Not a .com or .org, new domain .tel will gather only users' contact info.

ByABC News
February 3, 2009, 1:46 PM

Feb. 3, 2009— -- You might think that the last thing the internet needs is another top-level domain. Website owners can already choose between more than 200 possible endings for their internet addresses, ranging from the familiar .com to the exotic .xn-zckzah. But starting today, anyone in the world will be able to buy a domain ending in .tel – and the company selling them is convinced they will help to make the internet easier to navigate, not less.

Telnic, the UK firm that invented the .tel domain, says it will offer a kind of "phone book for the internet". The owners of .tel domains will not be able to upload and maintain web pages, as they can for other top-level domains (TLDs) – they will only be able to store contact details such as names, telephone numbers, web and email addresses. A demonstration profile at emma.tel offers a taste of what .tel offers. Visitors are presented with details including Emma's full name, street address, email address, Skype details and location. All those details can be updated instantly at any time.
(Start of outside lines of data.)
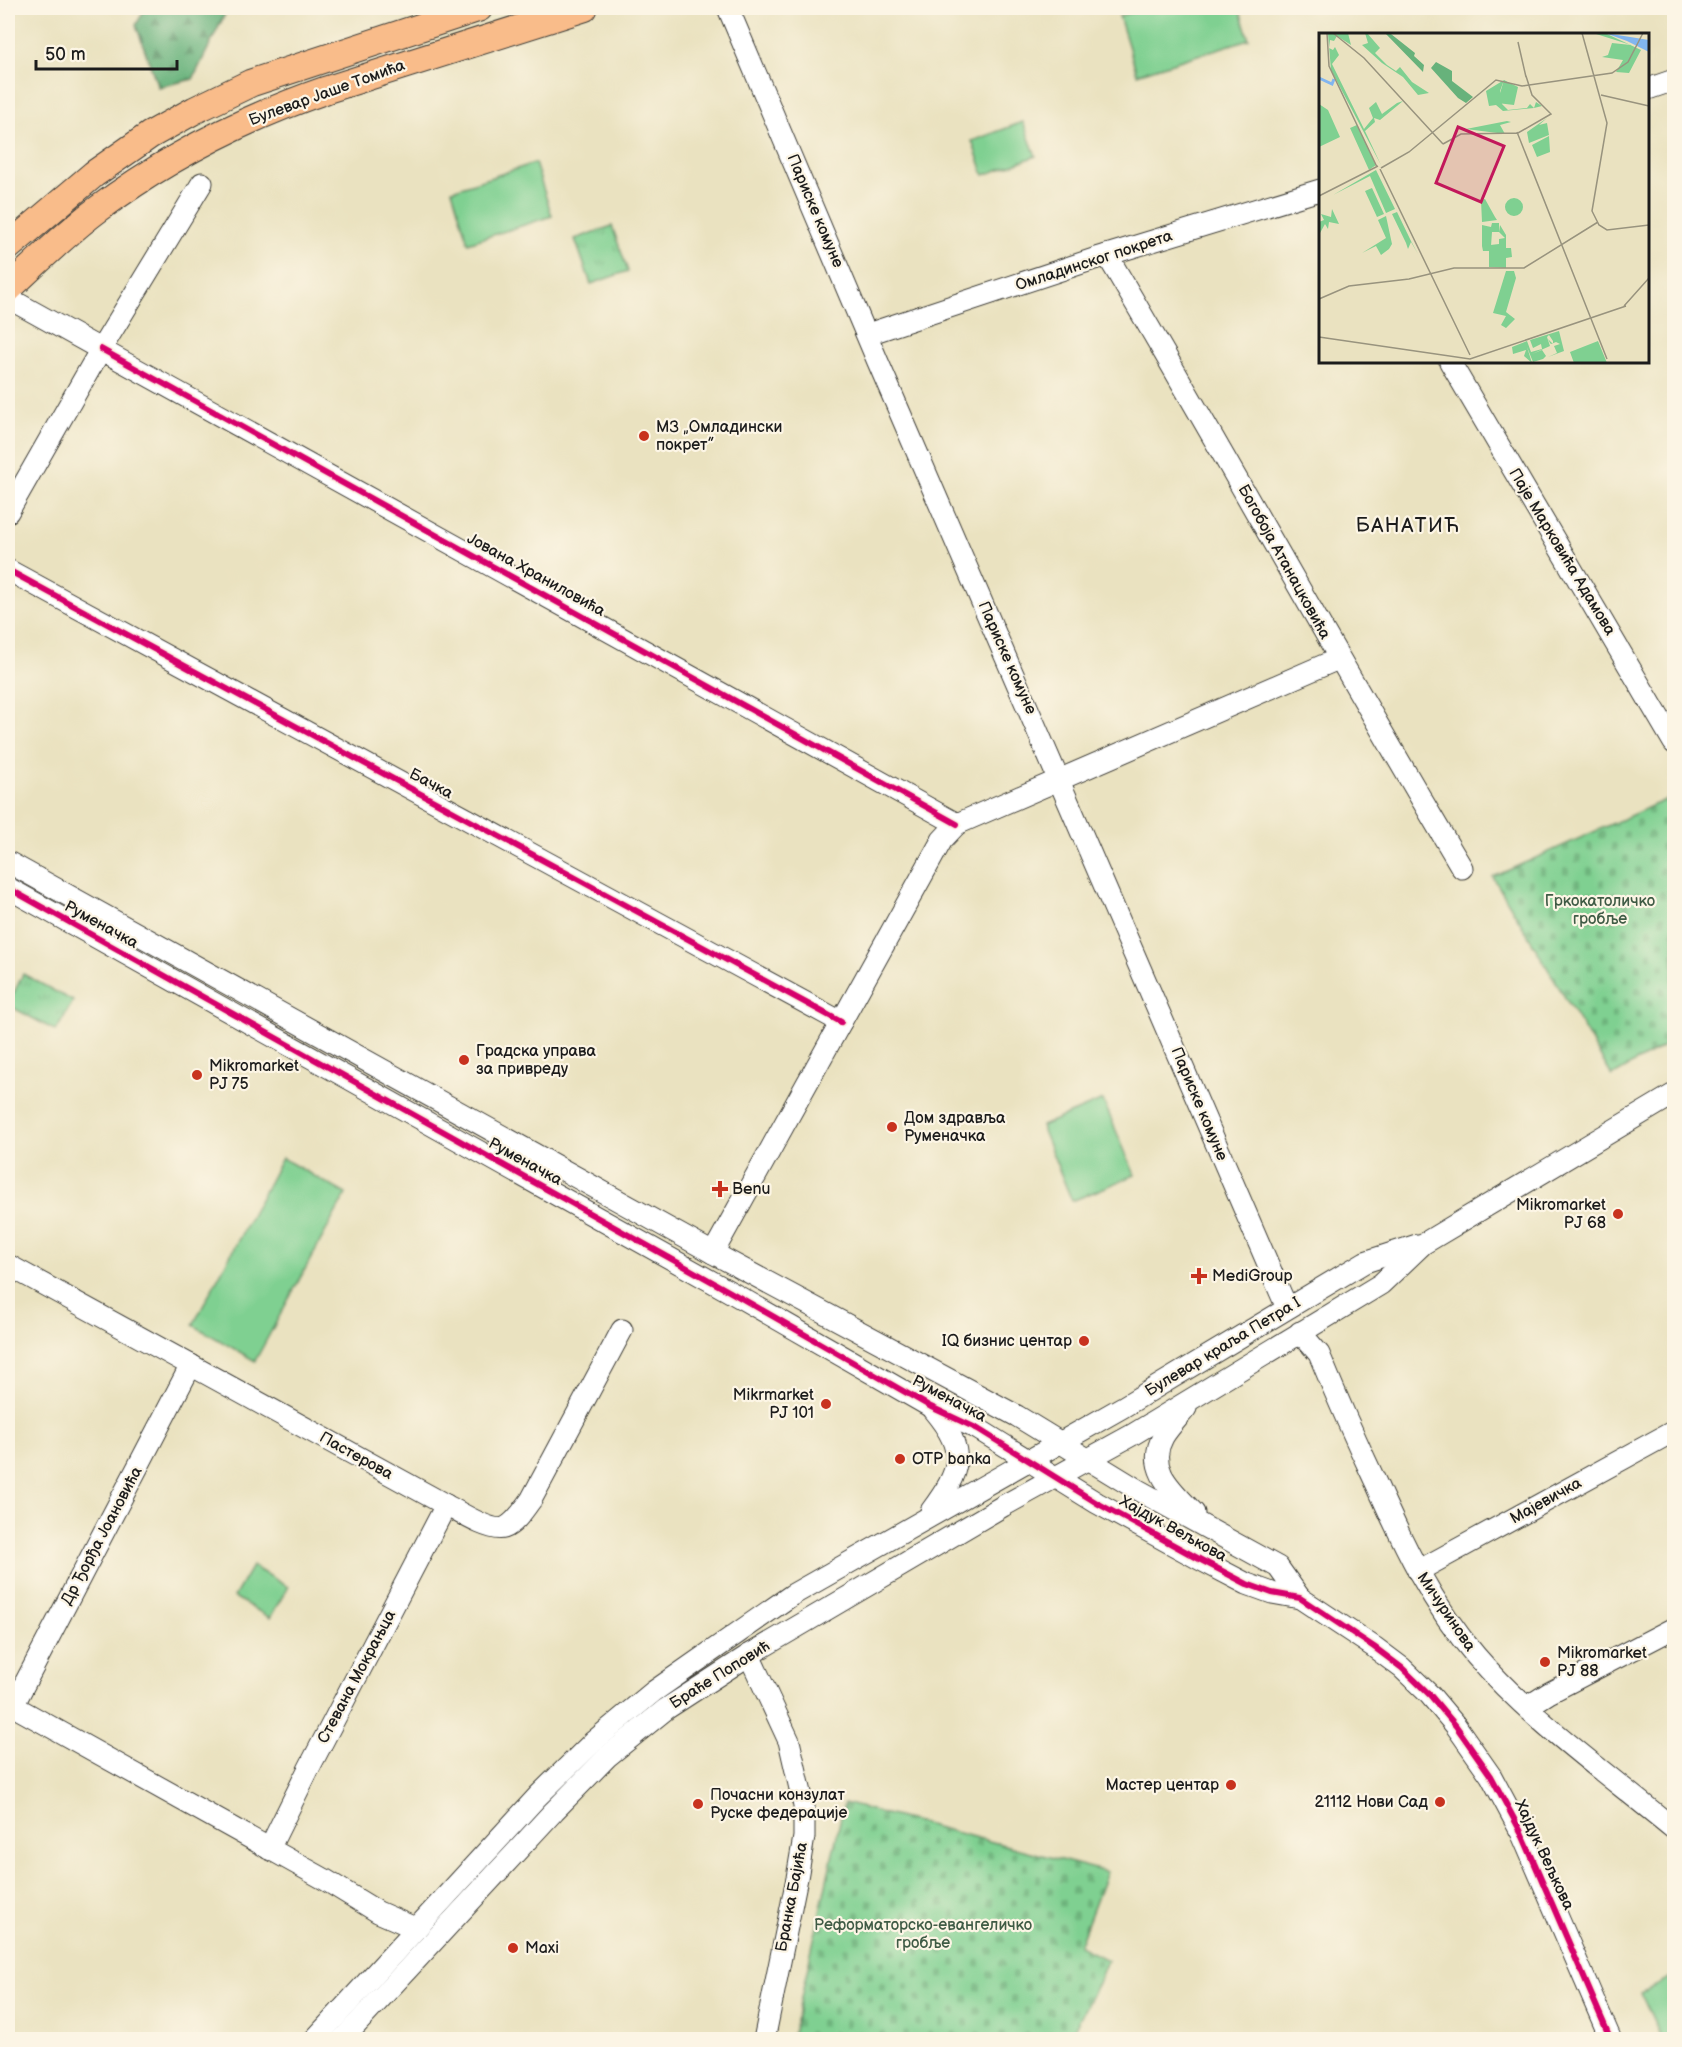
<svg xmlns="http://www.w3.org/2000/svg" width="1682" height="2047" viewBox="0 0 1682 2047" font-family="'Balsamiq Sans',sans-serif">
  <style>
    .grass { fill: #7fd091; stroke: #4e7656; stroke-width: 1.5 }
    .forest { fill: url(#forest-firs); stroke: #42674c; stroke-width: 1.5 }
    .cemetery { fill: url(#cemetery-stones); stroke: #4e7656; stroke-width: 1.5 }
    .park { fill: url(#park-tufts); stroke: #4e7656; stroke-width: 1.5 }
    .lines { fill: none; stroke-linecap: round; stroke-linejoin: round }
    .minor-casing { stroke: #3b3a35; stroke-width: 23 }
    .major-casing { stroke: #3b3a35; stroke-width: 29 }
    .minor { stroke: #fff; stroke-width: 21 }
    .major { stroke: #f9bc8a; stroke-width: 27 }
    .cycleway-casing { stroke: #fcf5e5; stroke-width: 10 }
    .cycleway { stroke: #d6006c; stroke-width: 6 }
    .poi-dot { fill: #c8321e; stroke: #fcf5e5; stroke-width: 2 }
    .labels { text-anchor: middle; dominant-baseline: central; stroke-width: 4.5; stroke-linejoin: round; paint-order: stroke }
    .street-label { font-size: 16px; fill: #1c1c1c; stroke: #fcf5e5 }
    .poi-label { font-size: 16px; fill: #1c1c1c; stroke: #fcf5e5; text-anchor: start }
    .park-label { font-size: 16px; fill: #3f5b45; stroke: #fcf5e5 }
    .quarter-label { font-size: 20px; letter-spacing: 1.5px; fill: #1c1c1c; stroke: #fcf5e5 }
    .inset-river { fill: none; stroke: #81b5ef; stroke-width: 3 }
    .inset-road { fill: none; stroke: #98937e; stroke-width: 1.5 }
    .view { fill: #c2185b; fill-opacity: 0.15; stroke: #c2185b; stroke-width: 3 }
    .inset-edge { fill: none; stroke: #1c1c1c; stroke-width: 3 }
  </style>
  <defs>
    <pattern id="forest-firs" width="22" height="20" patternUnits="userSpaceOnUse" patternTransform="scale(1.5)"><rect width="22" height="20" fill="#67b27b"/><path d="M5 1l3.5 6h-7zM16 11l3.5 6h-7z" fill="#549064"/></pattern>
    <pattern id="cemetery-stones" width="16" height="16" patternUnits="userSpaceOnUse" patternTransform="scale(1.5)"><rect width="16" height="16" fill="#7fd091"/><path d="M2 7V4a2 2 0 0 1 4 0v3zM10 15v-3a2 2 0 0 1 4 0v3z" fill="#6db27c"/></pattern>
    <pattern id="park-tufts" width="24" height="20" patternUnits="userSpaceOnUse" patternTransform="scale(1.5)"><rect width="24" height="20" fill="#7fd091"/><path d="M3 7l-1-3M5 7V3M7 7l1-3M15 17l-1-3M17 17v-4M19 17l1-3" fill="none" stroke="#6db27c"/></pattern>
  </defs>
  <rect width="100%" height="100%" fill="#fcf5e5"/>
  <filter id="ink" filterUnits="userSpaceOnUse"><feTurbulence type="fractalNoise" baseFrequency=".0167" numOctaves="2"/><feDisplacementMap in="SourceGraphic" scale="12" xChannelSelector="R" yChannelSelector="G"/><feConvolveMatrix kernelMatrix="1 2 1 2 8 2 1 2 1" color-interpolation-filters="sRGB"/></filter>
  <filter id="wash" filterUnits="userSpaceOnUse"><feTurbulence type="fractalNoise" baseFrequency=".008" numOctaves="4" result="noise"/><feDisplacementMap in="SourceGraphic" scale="24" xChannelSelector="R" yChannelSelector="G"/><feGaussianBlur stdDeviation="1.35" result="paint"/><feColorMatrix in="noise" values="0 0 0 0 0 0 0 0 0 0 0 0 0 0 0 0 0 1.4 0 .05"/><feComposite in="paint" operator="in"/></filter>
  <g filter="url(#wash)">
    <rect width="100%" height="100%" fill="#eae2c0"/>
    <g class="grass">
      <path d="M1148,8H1239L1249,39L1137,74L1119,16Z"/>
      <path d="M1023,122L1036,156L984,175L972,141Z"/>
      <path d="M535,163L552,216L468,243L452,190Z"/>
      <path d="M1103,1100L1135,1175L1072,1201L1041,1126Z"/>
      <path d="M282,1158L346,1194L255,1361L193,1325Z"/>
      <path d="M252,1566L288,1587L270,1618L234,1597Z"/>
      <path d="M1674,1976V2039H1662L1641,1993Z"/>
    </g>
    <path class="forest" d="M144,8H224L227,10L193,79L158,87L136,25L145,9Z"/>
    <g class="cemetery">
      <path d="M1674,796V1040L1612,1076L1493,877Z"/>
      <path d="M844,1803L1107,1872L1079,1946L1107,1960L1098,1983L1069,2039H792Z"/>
    </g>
    <g class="park">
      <path d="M612,226L628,271L591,284L575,239Z"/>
      <path d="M23,974L73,1001L56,1031L8,1005Z"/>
    </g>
  </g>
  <g filter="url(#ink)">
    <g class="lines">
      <defs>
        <g id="minor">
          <path d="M728,8L878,362L1287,1308"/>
          <path d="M1648,89L1674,80"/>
          <path d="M1107,255C1227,458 1341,665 1462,868"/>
          <path d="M8,298L957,824"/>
          <path d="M868,334L1100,257L1320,190"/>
          <path d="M1450,362L1674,743"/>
          <path d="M8,512L101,349L202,183"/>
          <path d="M8,570L841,1022"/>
          <path d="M8,862L713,1253L1017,1416L1138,1490L1278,1567L1300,1598"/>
          <path d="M8,888L734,1294L931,1407L978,1429L1097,1503L1201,1560L1247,1584L1272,1593L1300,1598L1374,1647L1402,1668L1430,1695L1456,1726L1491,1776L1521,1832L1611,2040"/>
          <path d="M713,1253L942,840L957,824L1338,659"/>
          <path d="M8,1265L446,1505C459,1512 490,1532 504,1528C515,1524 524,1509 531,1500L622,1330"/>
          <path d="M1300,1332L1319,1354C1337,1398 1356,1441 1376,1483C1403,1544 1432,1605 1476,1656C1531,1720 1609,1775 1674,1829"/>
          <path d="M1186,1408C1179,1417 1169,1427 1163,1437C1145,1469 1174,1492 1194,1513"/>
          <path d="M931,1511C961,1470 968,1452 933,1410"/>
          <path d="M1418,1571L1674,1431"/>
          <path d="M749,1655L789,1741L804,1806V1837L797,1878L764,2040"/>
          <path d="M8,1703L324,1879L378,1912L415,1928"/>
          <path d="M13,1706L191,1365"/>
          <path d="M1527,1707L1549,1693L1674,1628"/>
          <path d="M269,1849L309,1768L446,1505"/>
          <path d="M314,2040L538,1796L594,1741L653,1692L792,1595L1123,1407L1365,1262L1417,1245"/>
          <path d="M342,2040L554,1811L608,1756L666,1709L749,1655L1003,1506L1132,1435L1381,1284L1423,1244L1674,1094"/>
        </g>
        <g id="major">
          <path d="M8,247L94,174L150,135L195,110L251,83L479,8"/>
          <path d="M8,289C37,262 65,234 97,210C166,158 245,118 326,90L584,8"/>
        </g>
      </defs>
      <use href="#minor" class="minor-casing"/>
      <use href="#major" class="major-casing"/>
      <use href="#minor" class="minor"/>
      <use href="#major" class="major"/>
      <defs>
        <g id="cycleway">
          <path d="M101,349L957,824"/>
          <path d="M8,570L841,1022"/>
          <path d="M8,888L734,1294L931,1407L978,1429L1097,1503L1201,1560L1247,1584L1272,1593L1300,1598L1374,1647L1402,1668L1430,1695L1456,1726L1491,1776L1521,1832L1611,2040"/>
        </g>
      </defs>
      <use href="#cycleway" class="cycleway-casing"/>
      <use href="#cycleway" class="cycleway"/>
    </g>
  </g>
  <g class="poi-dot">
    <circle cx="644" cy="436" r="6"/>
    <circle cx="464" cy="1060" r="6"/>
    <circle cx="197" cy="1075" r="6"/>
    <circle cx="892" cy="1127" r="6"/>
    <path d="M717 1180h6v6h6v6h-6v6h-6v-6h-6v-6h6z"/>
    <circle cx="1618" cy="1214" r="6"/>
    <path d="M1196 1267h6v6h6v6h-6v6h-6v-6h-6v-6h6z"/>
    <circle cx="1084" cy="1341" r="6"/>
    <circle cx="826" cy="1404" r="6"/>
    <circle cx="900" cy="1459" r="6"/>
    <circle cx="1545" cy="1662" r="6"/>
    <circle cx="1231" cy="1785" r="6"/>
    <circle cx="1440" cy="1802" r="6"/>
    <circle cx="698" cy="1804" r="6"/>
    <circle cx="513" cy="1948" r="6"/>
  </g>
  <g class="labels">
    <g class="street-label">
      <text transform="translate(327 93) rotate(-20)">Булевар Јаше Томића</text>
      <text transform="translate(815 211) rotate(67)">Париске комуне</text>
      <text transform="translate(1094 261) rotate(-18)">Омладинског покрета</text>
      <text transform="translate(1562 552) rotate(59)">Паје Марковића Адамова</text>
      <text transform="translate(1284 562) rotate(61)">Богобоја Атанацковића</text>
      <text transform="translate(536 575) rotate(29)">Јована Храниловића</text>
      <text transform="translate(1007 658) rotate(66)">Париске комуне</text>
      <text transform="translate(431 784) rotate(28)">Бачка</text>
      <text transform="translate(101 925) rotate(29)">Руменачка</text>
      <text transform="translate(1199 1104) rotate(67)">Париске комуне</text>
      <text transform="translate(525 1162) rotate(29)">Руменачка</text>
      <text transform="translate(1223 1347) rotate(-31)">Булевар краља Петра I</text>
      <text transform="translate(949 1399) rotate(28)">Руменачка</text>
      <text transform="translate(356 1456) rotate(29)">Пастерова</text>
      <text transform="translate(1546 1501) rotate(-29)">Мајевичка</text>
      <text transform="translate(1173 1529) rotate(29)">Хајдук Вељкова</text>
      <text transform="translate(102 1536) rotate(-62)">Др Ђорђа Јоановића</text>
      <text transform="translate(1446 1612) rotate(56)">Мичуринова</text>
      <text transform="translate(720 1675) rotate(-32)">Браће Поповић</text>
      <text transform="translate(357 1677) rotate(-62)">Стевана Мокрањца</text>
      <text transform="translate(1544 1855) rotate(65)">Хајдук Вељкова</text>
      <text transform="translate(792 1897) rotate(-79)">Бранка Бајића</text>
    </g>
    <g class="poi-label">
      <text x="656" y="427">МЗ „Омладински<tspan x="656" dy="18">покрет”</tspan></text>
      <text x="476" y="1051">Градска управа<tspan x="476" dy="18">за привреду</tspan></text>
      <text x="209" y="1066">Mikromarket<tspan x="209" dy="18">PJ 75</tspan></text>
      <text x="904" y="1118">Дом здравља<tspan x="904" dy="18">Руменачка</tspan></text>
      <text x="732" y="1189">Benu</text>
      <text x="1606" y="1205" text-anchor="end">Mikromarket<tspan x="1606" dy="18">PJ 68</tspan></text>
      <text x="1212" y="1276">MediGroup</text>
      <text x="1072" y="1341" text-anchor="end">IQ бизнис центар</text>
      <text x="814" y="1395" text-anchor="end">Mikrmarket<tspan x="814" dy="18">PJ 101</tspan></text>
      <text x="912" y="1459">OTP banka</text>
      <text x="1557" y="1653">Mikromarket<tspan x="1557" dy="18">PJ 88</tspan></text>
      <text x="1219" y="1785" text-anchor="end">Мастер центар</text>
      <text x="710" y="1795">Почасни конзулат<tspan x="710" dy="18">Руске федерације</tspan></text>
      <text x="1428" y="1802" text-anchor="end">21112 Нови Сад</text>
      <text x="525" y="1948">Maxi</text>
    </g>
    <g class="park-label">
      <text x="1600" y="901">Гркокатоличко<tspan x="1600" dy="18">гробље</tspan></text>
      <text x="923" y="1925">Реформаторско-евангеличко<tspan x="923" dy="18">гробље</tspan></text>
    </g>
    <g class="quarter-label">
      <text x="1408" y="526">БАНАТИЋ</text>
    </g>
  </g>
  <g transform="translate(1319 33)">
    <rect width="330" height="330" fill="#eae2c0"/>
    <path d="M29,0L32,12L18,3L15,8L11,7L10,15L14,17L16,14L20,22L13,31L45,96L54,85L50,75L57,69L63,81L78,70L84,68L61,87L55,85L56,89L46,98L62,132L12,37L9,1ZM46,0H48L61,15L56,20L68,32L77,38L81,34L93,49L110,60L99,62L84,44L63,30L43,12L49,10ZM274,0H286L322,17L310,40L297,39L304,27L283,24L289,22L293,10L312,12ZM185,47L181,58L183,71L189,77L208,75L211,71L215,75L217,69L223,73L215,75L184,78L177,72L170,73L167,58ZM0,71L9,77L21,104L0,114ZM228,85L220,92L228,90L230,102L210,110L208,99ZM38,92L57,132L50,137L31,95ZM230,103L231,119L218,124L213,112ZM57,137L76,176L67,180L51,143L14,162ZM166,166L176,184L178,187L163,189L162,167ZM78,179L92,208L99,221L92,209L89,216L87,210L73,181ZM67,183L73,211L70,216L62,222L57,213L43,220L67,205L59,187ZM173,190H180V199H173L172,213H163V192L172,194ZM240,298L245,318L229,324L238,320L235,313L241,311L237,309L232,311L231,310L229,306L234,311V308L230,302L228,304L231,313L213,321L223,317L227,323L224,326L214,329L208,314L213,330L205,323L207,317L194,321L193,314L208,308L212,319L223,316L222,311L214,315L211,307Z" fill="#7fd091"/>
    <path d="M66,0L72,1L96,20L95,23L105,32L104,39ZM117,29L133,38V48L154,64L147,70L139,65L112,35Z" fill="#67b27b"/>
    <path d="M185,47L199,54L195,72L178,70ZM186 174a9 9 0 1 1 18 0a9 9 0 1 1-18 0ZM187,238H195L197,245L187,279L196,286L187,295L182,292L187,283L174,280Z" fill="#7fd091"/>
    <path d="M188,88L192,89L181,92L186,101L147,96ZM53,155L65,181L58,184L46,158ZM13,176L20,191L10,189L9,196L6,191L1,200L0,189L5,187L2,181L12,184ZM181,192L187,202V215H192L193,224L187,225V235L170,234V218H164L163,213L180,211V206L186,205L180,199ZM279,308L288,330H255L251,319Z" fill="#7fd091"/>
    <path d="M286,0L330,7V19L308,8Z" fill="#81b5ef"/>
    <path class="inset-river" d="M0,45L13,51L15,46"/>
    <path class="inset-road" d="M8,0L10,33L58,134M14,0L45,25L124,111M263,0L288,90L273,178L280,192L288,197L330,192M199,9L207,44M282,62L330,73M198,99L288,326M124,111L142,101L199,100L232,81L213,62L207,43M62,135L90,119L177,47L203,53L293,40L309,29L324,0M61,136L151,322M0,163L59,133M0,266L30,253L90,246L135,235H205L279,189M305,273L330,245M0,304L151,326L307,273"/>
    <path class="view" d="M139,94L185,113L162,169L117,150Z"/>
    <rect width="330" height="330" class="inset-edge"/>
  </g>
  <rect width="1682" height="2047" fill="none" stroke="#fcf5e5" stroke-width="30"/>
  <path d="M36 60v9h141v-9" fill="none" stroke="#1c1c1c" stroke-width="3"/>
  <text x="45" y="60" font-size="18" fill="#1c1c1c" stroke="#fcf5e5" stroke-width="4.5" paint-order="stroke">50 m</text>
</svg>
Subdomains of a single .tel domain can be used to maintain separate profiles: for example, the demonstration site for Henri Asseily maintains separate profiles for his gaming and social activities. And users can make some of their information private, granting access only to people that they have given "friend" status.

Trademark owners have been able to register their protected names as .tel addresses for $399 since December 2008. But from tomorrow, anyone will be free to register any .tel address at a premium price of around $375 for three years. From 23 March the price will drop to around $20 for a year's registration.

Will .tel catch on? Many other top-level domains have struggled to establish themselves with web users. But Thomas Herbert, UK product manager for multinational domain hosting firm Hostway, which intends to sell .tel domains, notes that "this is the first TLD to be so specific in terms of what it does" – which might help it to stand out from the crowd.